End[]; Protect@"`*"; EndPackage[];

Basic Examples

It works with examples from OP:

StrictFunctionDomain[(x^2 - x - 2)/(x^2 + x - 6), x]
StrictFunctionDomain[((x - 2) (x + 1))/((x - 2) (x + 3)), x]
(* x < -3 || -3 < x < 2 || x > 2 *)
(* x < -3 || -3 < x < 2 || x > 2 *)

In contrast to using simple FunctionDomain with held argument, StrictFunctionDomain works no matter when singularities appear during evaluation of expression. Singularities can be present in (nested) function definitions:

ClearAll[f, g]
f[x_] := 1/x
g[x_, y_] := (x - y)/(x - x y f[x])

and they will still be found by StrictFunctionDomain, even if function by itself evaluates to singularity free expression:

g[x, y] (* 1 *)
StrictFunctionDomain[g[x, y], {x, y}] (* x != 0 && x - y != 0 *)

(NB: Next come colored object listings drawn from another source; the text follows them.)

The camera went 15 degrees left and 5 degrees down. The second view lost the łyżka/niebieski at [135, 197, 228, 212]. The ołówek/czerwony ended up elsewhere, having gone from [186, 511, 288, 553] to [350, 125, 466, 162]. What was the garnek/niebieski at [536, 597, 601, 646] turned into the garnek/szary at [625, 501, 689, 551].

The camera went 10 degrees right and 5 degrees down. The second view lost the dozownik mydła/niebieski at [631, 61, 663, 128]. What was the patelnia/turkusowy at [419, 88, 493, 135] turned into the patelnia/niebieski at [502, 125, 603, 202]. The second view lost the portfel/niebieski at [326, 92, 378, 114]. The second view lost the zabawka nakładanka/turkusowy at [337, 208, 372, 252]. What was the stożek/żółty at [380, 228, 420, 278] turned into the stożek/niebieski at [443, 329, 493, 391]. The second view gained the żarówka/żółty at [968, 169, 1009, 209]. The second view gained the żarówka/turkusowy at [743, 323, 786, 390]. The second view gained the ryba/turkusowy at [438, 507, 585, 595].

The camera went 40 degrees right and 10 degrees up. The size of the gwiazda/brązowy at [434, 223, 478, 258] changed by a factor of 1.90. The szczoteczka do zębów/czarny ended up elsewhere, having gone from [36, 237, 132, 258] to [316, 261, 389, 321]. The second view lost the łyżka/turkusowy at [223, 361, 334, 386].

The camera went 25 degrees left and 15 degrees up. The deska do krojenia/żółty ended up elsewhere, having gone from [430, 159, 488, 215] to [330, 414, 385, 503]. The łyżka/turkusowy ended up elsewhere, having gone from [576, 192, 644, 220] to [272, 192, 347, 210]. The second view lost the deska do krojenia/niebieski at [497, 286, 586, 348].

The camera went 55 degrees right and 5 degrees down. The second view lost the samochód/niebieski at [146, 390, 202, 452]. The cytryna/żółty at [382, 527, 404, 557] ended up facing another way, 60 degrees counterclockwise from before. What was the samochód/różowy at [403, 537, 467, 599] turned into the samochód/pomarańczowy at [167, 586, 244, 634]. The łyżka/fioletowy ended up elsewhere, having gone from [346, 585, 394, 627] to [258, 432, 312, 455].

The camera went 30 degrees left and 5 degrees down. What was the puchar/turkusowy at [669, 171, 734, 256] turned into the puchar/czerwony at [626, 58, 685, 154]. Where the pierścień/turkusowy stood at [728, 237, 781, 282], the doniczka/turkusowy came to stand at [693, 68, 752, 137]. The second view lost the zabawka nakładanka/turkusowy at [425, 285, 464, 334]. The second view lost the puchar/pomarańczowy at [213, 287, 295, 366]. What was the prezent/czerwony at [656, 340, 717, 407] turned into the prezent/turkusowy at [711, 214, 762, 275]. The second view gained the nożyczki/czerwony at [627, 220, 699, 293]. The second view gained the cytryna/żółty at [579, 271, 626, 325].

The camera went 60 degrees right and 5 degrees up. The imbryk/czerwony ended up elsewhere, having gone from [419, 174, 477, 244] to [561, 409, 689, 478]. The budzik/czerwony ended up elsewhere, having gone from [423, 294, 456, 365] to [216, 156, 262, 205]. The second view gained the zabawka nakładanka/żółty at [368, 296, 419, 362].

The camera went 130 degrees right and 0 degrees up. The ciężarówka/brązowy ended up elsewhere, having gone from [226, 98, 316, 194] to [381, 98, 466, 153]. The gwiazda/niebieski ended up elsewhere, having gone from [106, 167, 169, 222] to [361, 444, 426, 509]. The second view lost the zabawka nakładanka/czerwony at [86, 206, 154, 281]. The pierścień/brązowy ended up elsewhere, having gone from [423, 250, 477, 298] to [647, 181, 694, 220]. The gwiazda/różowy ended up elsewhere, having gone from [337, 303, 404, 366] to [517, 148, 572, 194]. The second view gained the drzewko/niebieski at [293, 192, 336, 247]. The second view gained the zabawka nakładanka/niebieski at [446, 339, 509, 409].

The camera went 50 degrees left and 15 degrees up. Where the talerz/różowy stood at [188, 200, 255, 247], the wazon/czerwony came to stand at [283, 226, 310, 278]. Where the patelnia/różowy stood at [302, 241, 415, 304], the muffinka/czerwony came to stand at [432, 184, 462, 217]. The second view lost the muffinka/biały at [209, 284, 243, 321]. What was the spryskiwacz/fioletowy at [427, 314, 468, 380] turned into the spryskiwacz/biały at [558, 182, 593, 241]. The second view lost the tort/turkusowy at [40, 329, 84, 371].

It'll work also for function Composition from previous OP's question:

(f@*f)[x] (* x *)
StrictFunctionDomain[(f@*f)[x], x] (* x < 0 || x > 0 *)

Possible Issues

Using dynamic scoping (Block-like constructs) to change behavior of, as fundamental function as, Power is not entirely safe. It works as long as Power is used only in "mathematical expressions". But if a function uses Power in some procedure, not as "symbolic mathematical expressions" that is returned by this function, then changing behavior of Power can lead to unexpected behavior of this function.

That's why in above package Internal`InheritedBlock is used and only behavior of Power with non-numeric arguments is changed, which is safer, but still not completely safe.